Bisnis.com, JAKARTA— PT Barito Pacific Tbk. (BRPT) memberikan waktu untuk berdiskusi PT Perusahaan Listrik Negara (persero) terkait dengan kapasitas pembangkit listrik yang akan dibangun paling lambat Juli 2015.
Emiten berkode BRPT ini memang masih bimbang apakah akan membangun power plant berkapasitas 150 mega watt (MW) seperti rencana awal atau memperbesar hinga 600 MW.
Presiden Direktur Barito Pacific Agus Salim Pangestu mengatakan saat ini pihaknya masih berdiskusi intensif dengan PT Perusahaan Listrik Negara (persero) untuk menentukan kapasitasnya. Jika sampai Juli tidak mencapai kata sepakat, pihaknya akan melaju sesuai dengan rencana awal yaitu berkapasitas 150 MW.

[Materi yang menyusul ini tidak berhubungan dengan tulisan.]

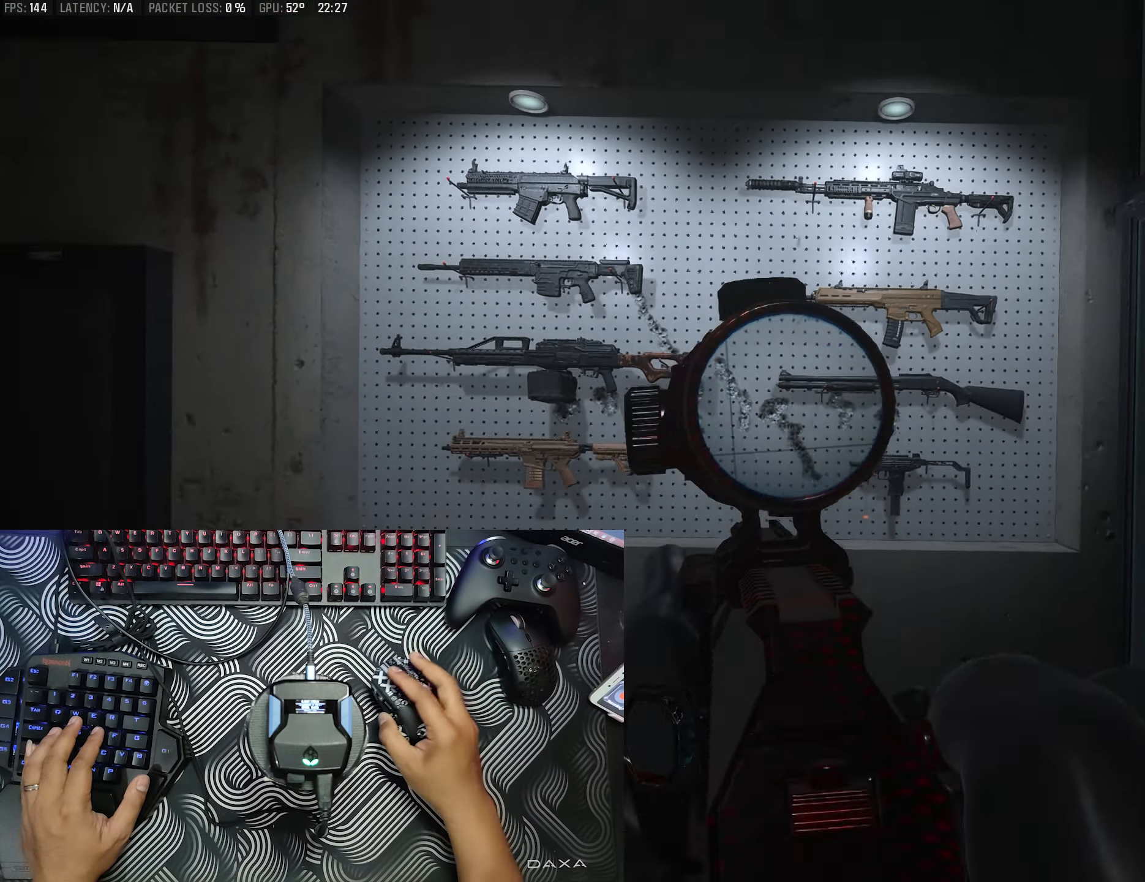
{"buttons": [], "left_stick": "center", "right_stick": "center", "events": []}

“Kayaknya deadline-nya bisa lebih awal lagi karena kami harus ngejar target beroperasi di 2019. Mungkin paling telat Juni atau Juli,” katanya kepada Bisnis, Senin (13/4/2015)
Agus menjelaskan, awalnya perseroan akan membangun pembangkit listrik berkapasitas 150 MW di Cilegon, Banten. Kapasitas ini sudah disesuaikan dengan kebutuhan listrik dan steampabrik synthetic rubber hasil patungan anak usahanya PT Chandra Asri Petrochemical Tbk. dan perusahaan asal Perancis, Michellin. Fasilitas ini ditargetkan rampung pada 2019.
Guna memuluskan rencana awal tersebut, BRPT juga telah menggandeng partner dari luar negeri. Perseroan akan menjadi pemegang saham mayoritas jika pembangkit listrik dengan nilai investasi US$400 juta ini tetap sesuai dengan rencana awal.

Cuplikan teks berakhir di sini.